So, wie Musiker im Allgemeinen ein lausig schlecht bezahlter Beruf ist.

2007 wurde das Urheberrecht verschäft, allerdings hat es den Autoren, den Urhebern, tatsächlich nichts viel gebracht. Im Gegenteil, Schriftsteller oder Komponisten verdienen heute in der Regel weniger als zuvor!
Wer verdient, sind die Inhaber der Verwertungsrechte, also die Medienindustrie, die im Kernbereich eine Kopier- und Verbreitungsindustrie ist.
Neben der legalen Kopierindustrie gibt es auch eine illegale Kopierindustrie - "gewerbsmäßige Raubkopierer" bzw. "Verwertungsrechts-Piraten". Ein höchst profitträchtiges Unternehmen, für das mir jedes Verständnis fehlt.
Wenn sich aber die Medienindustrie als "Hüterin der Urheberrechte" darstellt, ist das bestenfalls eine Halbwahrheit.
Leider ist es auf Seiten der Medienindustrie - und damit auch der Presse - in Sachen Verwertungsrechte durchaus üblich, Sachverhalte in einem Atemzug zu nennen, die nichts miteinander zu tun haben. Ich finde es in der Tat bemerkenswert, wie sehr die Medienindustrie den öffentlichen Diskurs bestimmt, und undifferenzierte Gleichsetzung etwa von "Download" mit "illegalen Download" und dieses mit "Diebstahl" etabliert.
Ein aktuelles Beispiel für die Gleichsetzung ungleicher Sachverhalte ist die Berichterstattung über den "Heidelberger Appell": Google Books, YouTube, The Pirate Bay und Open Access - aus urheberrechtlicher Sicht sehr verschiedene Plattformen, so verschieden wie Apfel, Orangen und Kürbisse, werden sozusagen zu einen grausigem Obstbrei verrührt. Der ungünstigste Fall im Einheitsbrei wird dann zum Regelfall erklärt. Damit wird dann die Forderung nach politischen Maßnahmen zur "Wahrung von Urheberrechten" begründet.
Open Access ist z. B. alles andere als eine Beschränkung der Urheberrechte. Wissenschaftler, die ihre Forschungsergebnisse in Fachzeitschriften publizieren, erhalten in der Regel kein Honorar. Hingegen erzielen die Verlage dieser teurer Zeitschriften durchaus gute Gewinne. Bei einer Veröffentlichung unter Open Access bekommt der Wissenschaftler zwar auch kein Honorar, aber wenigstens verdient niemand an seiner schöpferischen Arbeit - und die Öffentlichkeit, die vor allem aus Wissenschaftlerkollegen besteht, kommt kostenlos an aktuelle Forschungsergebnisse. Das ist legitim, denn Universitäten und öffentlich unterstützter Forschungseinrichtungen werden teilweise oder ganz vom Steuerzahler bezahlt.
Übrigens halte ich Medienindustrie nicht für überflüssig. Schon aus dem Grunde, dass Autoren, dass Künstler nicht unbedingt gute Unternehmer sind. Dienstleister wie Verleger, Manager oder Agenten werden nach wie vor gebraucht. Aber das Geschäftsmodell einer Kopierindustrie, das einst darauf aufbaute, dass z. B. Plattenpresswerke das einzige Mittel waren, Musik massenhaft zu verbreiten, ist meiner Ansicht nach technisch veraltet.

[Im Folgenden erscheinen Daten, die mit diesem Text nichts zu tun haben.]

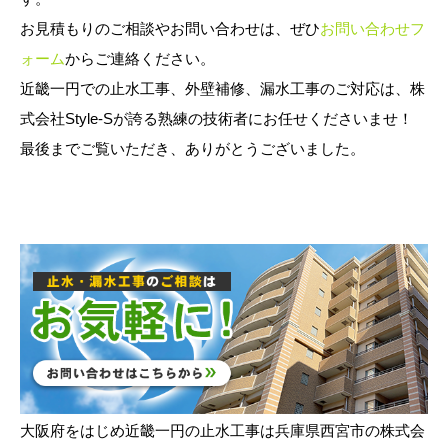
お見積もりのご相談やお問い合わせは、ぜひ
お問い合わせフ
ォーム
からご連絡ください。
近畿一円での止水工事、外壁補修、漏水工事のご対応は、株
式会社Style-Sが誇る熟練の技術者にお任せくださいませ！
最後までご覧いただき、ありがとうございました。
大阪府をはじめ近畿一円の止水工事は兵庫県西宮市の株式会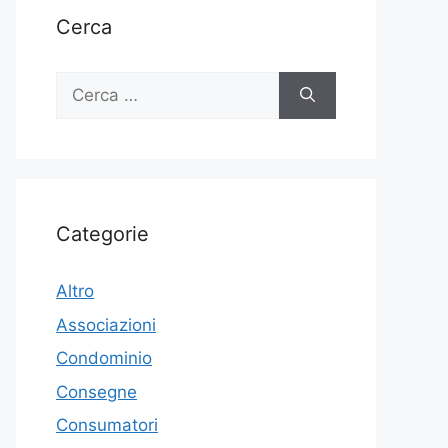
Cerca
Ricerca
per:
Categorie
Altro
Associazioni
Condominio
Consegne
Consumatori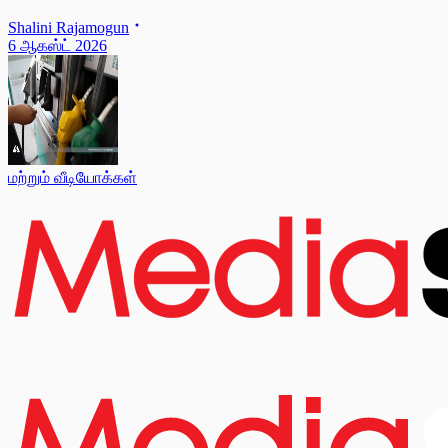
Shalini Rajamogun
6 ஆகஸ்ட் 2026
மற்றும் வீடியோக்கள்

Seitens der an den herkömmlichen Verbreitungswegen interessierten Medien werden gern und oft unkonventionelle Verbreitungswege, bei denen die Urheber (zur Erinnerung: das sind die Autoren bzw. Künstler und niemand sonst!), sehr wohl auf ihre Kosten kommen, mit "Online-Piraterie" gleichgesetzt.
Da liegt es nahe, wenn eine Partei, die ein neues Verständnis von der Rolle des kreativen Schöpfungsprozesses und von der Nutzung technischer und kultureller Errungenschaften hat, und die sich abzeichnenden Überwachungsgesellschaft ablehnt, Die Piratenpartei nennt.
piratin02
"Die Piraten" nennen sich also aus ähnlichen Gründen "Piraten", aus denen sich Homosexuelle "Schwule" nennen, oder, noch nicht so etabliert, Schwerbehinderte "Krüppel", Einwanderer "Kanaken" - oder aus denen ich es vorziehe, mich "Heide" zu nennen, anstatt etwa "Naturreligiöser" (was sowieso nicht ganz hinhaut). Negativ gemeinte Begriffe lassen sich, um im Bild zu bleiben, kapern.
Wobei "Pirat" wegen der Rebellions- und Sozialromantik des Piratentums ohnehin nicht rein negativ besetzt ist: Sozialromantische Piraten?.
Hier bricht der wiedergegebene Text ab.